Beau, Océans l'est aussi, dans un tout autre genre. Si le César 2011 du meilleur documentaire reste dans ma mémoire depuis maintenant un an, c'est aussi parce que j'ai eu l'immense privilège d'interviewer longuement l'un de ses auteurs: Jacques Cluzaud. C'est lui qui est venu hier recevoir la récompense de ce travail de titan, représentant son complice, Jacques Perrin, et l'ensemble des équipes techniques liées à cet incroyable projet. Je note que c'est l'un des deux moments de la soirée où quelqu'un a parlé - brièvement, mais avec distinction - du statut des intermittents du spectacle. Et je dis bravo !
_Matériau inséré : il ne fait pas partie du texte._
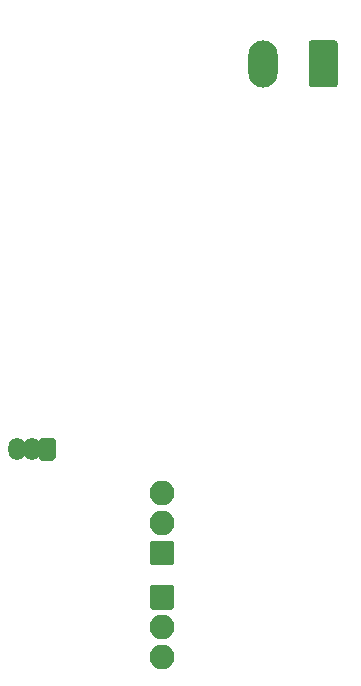
<source format=gbr>
G04 #@! TF.GenerationSoftware,KiCad,Pcbnew,(5.1.10)-1*
G04 #@! TF.CreationDate,2021-05-18T15:00:51+02:00*
G04 #@! TF.ProjectId,PEE50_MPPT,50454535-305f-44d5-9050-542e6b696361,rev?*
G04 #@! TF.SameCoordinates,Original*
G04 #@! TF.FileFunction,Soldermask,Bot*
G04 #@! TF.FilePolarity,Negative*
%FSLAX46Y46*%
G04 Gerber Fmt 4.6, Leading zero omitted, Abs format (unit mm)*
G04 Created by KiCad (PCBNEW (5.1.10)-1) date 2021-05-18 15:00:51*
%MOMM*%
%LPD*%
G01*
G04 APERTURE LIST*
%ADD10O,2.100000X2.100000*%
%ADD11O,2.480000X4.000000*%
%ADD12O,1.450000X1.900000*%
G04 APERTURE END LIST*
D10*
X53340000Y-96456500D03*
X53340000Y-98996500D03*
G36*
G01*
X54390000Y-100686500D02*
X54390000Y-102386500D01*
G75*
G02*
X54190000Y-102586500I-200000J0D01*
G01*
X52490000Y-102586500D01*
G75*
G02*
X52290000Y-102386500I0J200000D01*
G01*
X52290000Y-100686500D01*
G75*
G02*
X52490000Y-100486500I200000J0D01*
G01*
X54190000Y-100486500D01*
G75*
G02*
X54390000Y-100686500I0J-200000D01*
G01*
G37*
G36*
G01*
X52290000Y-106133000D02*
X52290000Y-104433000D01*
G75*
G02*
X52490000Y-104233000I200000J0D01*
G01*
X54190000Y-104233000D01*
G75*
G02*
X54390000Y-104433000I0J-200000D01*
G01*
X54390000Y-106133000D01*
G75*
G02*
X54190000Y-106333000I-200000J0D01*
G01*
X52490000Y-106333000D01*
G75*
G02*
X52290000Y-106133000I0J200000D01*
G01*
G37*
X53340000Y-107823000D03*
X53340000Y-110363000D03*
D11*
X61899799Y-60121801D03*
G36*
G01*
X68219799Y-58419874D02*
X68219799Y-61823728D01*
G75*
G02*
X67921726Y-62121801I-298073J0D01*
G01*
X66037872Y-62121801D01*
G75*
G02*
X65739799Y-61823728I0J298073D01*
G01*
X65739799Y-58419874D01*
G75*
G02*
X66037872Y-58121801I298073J0D01*
G01*
X67921726Y-58121801D01*
G75*
G02*
X68219799Y-58419874I0J-298073D01*
G01*
G37*
G36*
G01*
X44336799Y-92010801D02*
X44336799Y-93510801D01*
G75*
G02*
X44136799Y-93710801I-200000J0D01*
G01*
X43086799Y-93710801D01*
G75*
G02*
X42886799Y-93510801I0J200000D01*
G01*
X42886799Y-92010801D01*
G75*
G02*
X43086799Y-91810801I200000J0D01*
G01*
X44136799Y-91810801D01*
G75*
G02*
X44336799Y-92010801I0J-200000D01*
G01*
G37*
D12*
X41071799Y-92760801D03*
X42341799Y-92760801D03*
M02*

</source>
Après Carlos, pardon de faire aussi l'impasse sur Logorama, César du meilleur court-métrage. Ce petit film d'animation de 22 minutes m'intrigue: le discours de ses créateurs sur leurs inquiétudes à avoir utilisé le symbole des marques sans leur consentement titille vraiment ma curiosité. Il se peut donc que j'en reparle un jour prochain, quand j'aurais réussi à poser un oeil dessus. Patience...

En attendant, je vous encourage à revoir The social network, César du meilleur film étranger. C'est je crois d'extrême justesse qu'il est sorti de mon "top ten 2010". Une fois encore, le travail du réalisateur David Fincher fait merveille, tant dans l'intelligence du propos exprimé que dans les images ainsi produites. Écrire un long-métrage sur Facebook aurait pu s'avérer délicat, parce qu'un peu prématuré. Mais non: Fincher signe une oeuvre d'une grande maturité. On est ici bien loin du langage SMS qui fleurit trop souvent sur la toile.
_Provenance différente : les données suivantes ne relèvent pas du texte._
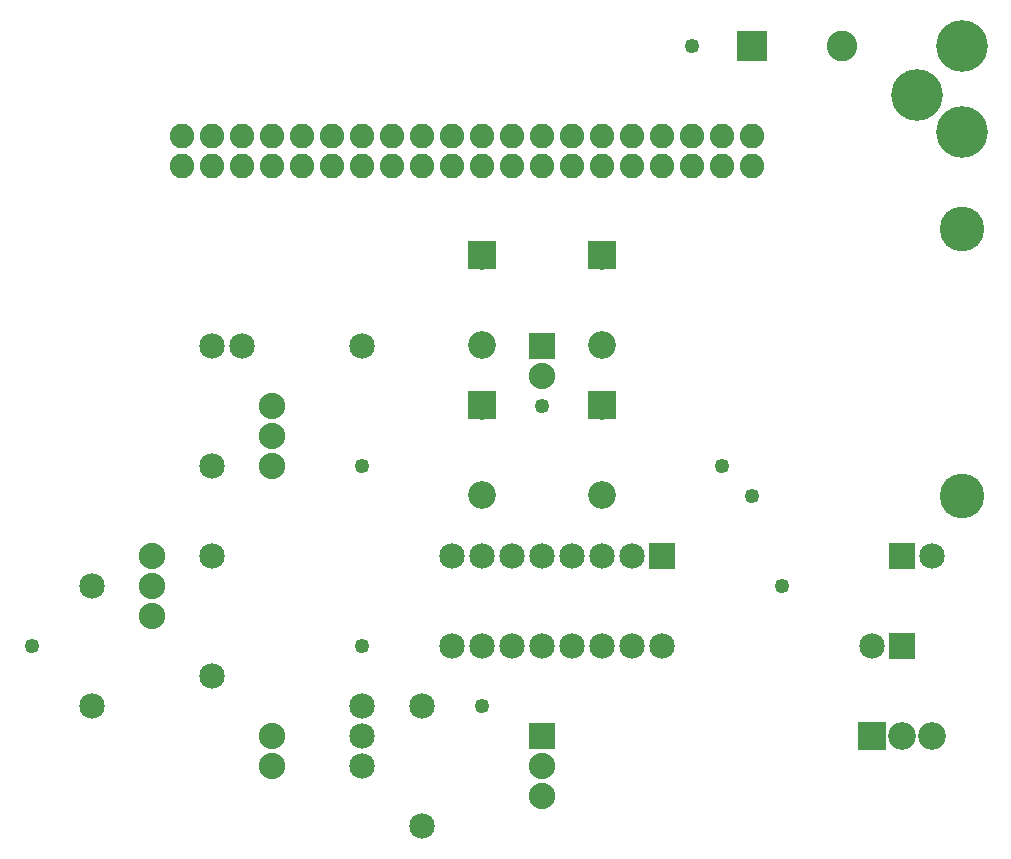
<source format=gts>
G04 MADE WITH FRITZING*
G04 WWW.FRITZING.ORG*
G04 DOUBLE SIDED*
G04 HOLES PLATED*
G04 CONTOUR ON CENTER OF CONTOUR VECTOR*
%ASAXBY*%
%FSLAX23Y23*%
%MOIN*%
%OFA0B0*%
%SFA1.0B1.0*%
%ADD10C,0.172000*%
%ADD11C,0.085000*%
%ADD12C,0.088000*%
%ADD13C,0.081889*%
%ADD14C,0.081917*%
%ADD15C,0.092000*%
%ADD16C,0.148890*%
%ADD17C,0.102000*%
%ADD18C,0.049370*%
%ADD19R,0.085000X0.085000*%
%ADD20R,0.092000X0.092000*%
%ADD21R,0.088000X0.088000*%
%ADD22R,0.102000X0.102000*%
%LNMASK1*%
G90*
G70*
G54D10*
X3223Y2423D03*
X3222Y2712D03*
X3075Y2548D03*
X3223Y2423D03*
X3222Y2712D03*
X3075Y2548D03*
G54D11*
X3022Y1012D03*
X3122Y1012D03*
X3022Y712D03*
X2922Y712D03*
X1222Y512D03*
X1222Y412D03*
X1222Y312D03*
X1422Y512D03*
X1422Y112D03*
G54D12*
X922Y412D03*
X922Y312D03*
G54D13*
X2522Y2412D03*
X2422Y2412D03*
X2322Y2412D03*
X2222Y2412D03*
G54D14*
X2122Y2412D03*
G54D13*
X2022Y2412D03*
X1922Y2412D03*
X1822Y2412D03*
X1722Y2412D03*
G54D14*
X1622Y2412D03*
G54D13*
X1522Y2412D03*
G54D14*
X1422Y2412D03*
G54D13*
X1322Y2412D03*
X1222Y2412D03*
X1122Y2412D03*
X1022Y2412D03*
G54D14*
X922Y2412D03*
G54D13*
X822Y2412D03*
X722Y2412D03*
X622Y2412D03*
X622Y2312D03*
X722Y2312D03*
X822Y2312D03*
G54D14*
X922Y2312D03*
G54D13*
X1022Y2312D03*
X1122Y2312D03*
X1222Y2312D03*
X1322Y2312D03*
G54D14*
X1422Y2312D03*
G54D13*
X1522Y2312D03*
G54D14*
X1622Y2312D03*
G54D13*
X1722Y2312D03*
X1822Y2312D03*
X1922Y2312D03*
X2022Y2312D03*
G54D14*
X2122Y2312D03*
G54D13*
X2222Y2312D03*
X2322Y2312D03*
X2422Y2312D03*
X2522Y2312D03*
G54D11*
X722Y612D03*
X722Y1012D03*
X322Y512D03*
X322Y912D03*
G54D15*
X2922Y412D03*
X3022Y412D03*
X3122Y412D03*
G54D11*
X2222Y1012D03*
X2222Y712D03*
X2122Y1012D03*
X2122Y712D03*
X2022Y1012D03*
X2022Y712D03*
X1922Y1012D03*
X1922Y712D03*
X1822Y1012D03*
X1822Y712D03*
X1722Y1012D03*
X1722Y712D03*
X1622Y1012D03*
X1622Y712D03*
X1522Y1012D03*
X1522Y712D03*
G54D12*
X1822Y1712D03*
X1822Y1612D03*
G54D15*
X2022Y1512D03*
X2022Y1214D03*
X1622Y1512D03*
X1622Y1214D03*
X1622Y2012D03*
X1622Y1714D03*
X2022Y2012D03*
X2022Y1714D03*
G54D16*
X3222Y2100D03*
X3222Y1212D03*
G54D17*
X2522Y2712D03*
X2822Y2712D03*
G54D11*
X722Y1712D03*
X722Y1312D03*
X822Y1712D03*
X1222Y1712D03*
G54D12*
X1822Y412D03*
X1822Y312D03*
X1822Y212D03*
X522Y1012D03*
X522Y912D03*
X522Y812D03*
X922Y1312D03*
X922Y1412D03*
X922Y1512D03*
G54D18*
X1622Y512D03*
X2522Y1212D03*
X2422Y1312D03*
X1222Y1312D03*
X2622Y912D03*
X1822Y1512D03*
X122Y712D03*
X2322Y2712D03*
X1222Y712D03*
G54D19*
X3022Y1012D03*
X3022Y712D03*
G54D20*
X2922Y412D03*
G54D19*
X2222Y1012D03*
G54D21*
X1822Y1712D03*
G54D20*
X2022Y1513D03*
X1622Y1513D03*
X1622Y2013D03*
X2022Y2013D03*
G54D22*
X2522Y2712D03*
G54D21*
X1822Y412D03*
G04 End of Mask1*
M02*
</source>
Il ne me reste plus qu'à parler des deux autres stars américaines mises en lumière. Quentin Tarantino, d'abord, qui a reçu un César d'honneur. Je me dois d'être honnête: autant je le trouve régulièrement, dans ses films et dans ses postures, outrageusement cabot, autant je l'ai jugé cette fois d'une sobriété remarquable. J'ajoute à cela qu'à la toute fin de son discours, quand il s'est écrié "Vive le cinéma !", on a retrouvé le QT un peu fou que je sais aussi apprécier. Pour enjoliver tout ça, je tiens aussi à me souvenir que Jodie Foster fut une parfaite présidente de l'Académie. Une idée de la distinction: la plus francophone des actrices US a encore fait montre d'une classe folle et d'une modestie à toute épreuve. Elle a dit quelques minutes avant la cérémonie qu'on verrait bientôt débarquer son premier film de réalisatrice, Le castor, où elle jouera aux côtés de son vieil ami Mel Gibson. J'ai hâte de la revoir à l'écran, là-dedans ou, pourquoi pas ? devant la caméra d'un cinéaste français.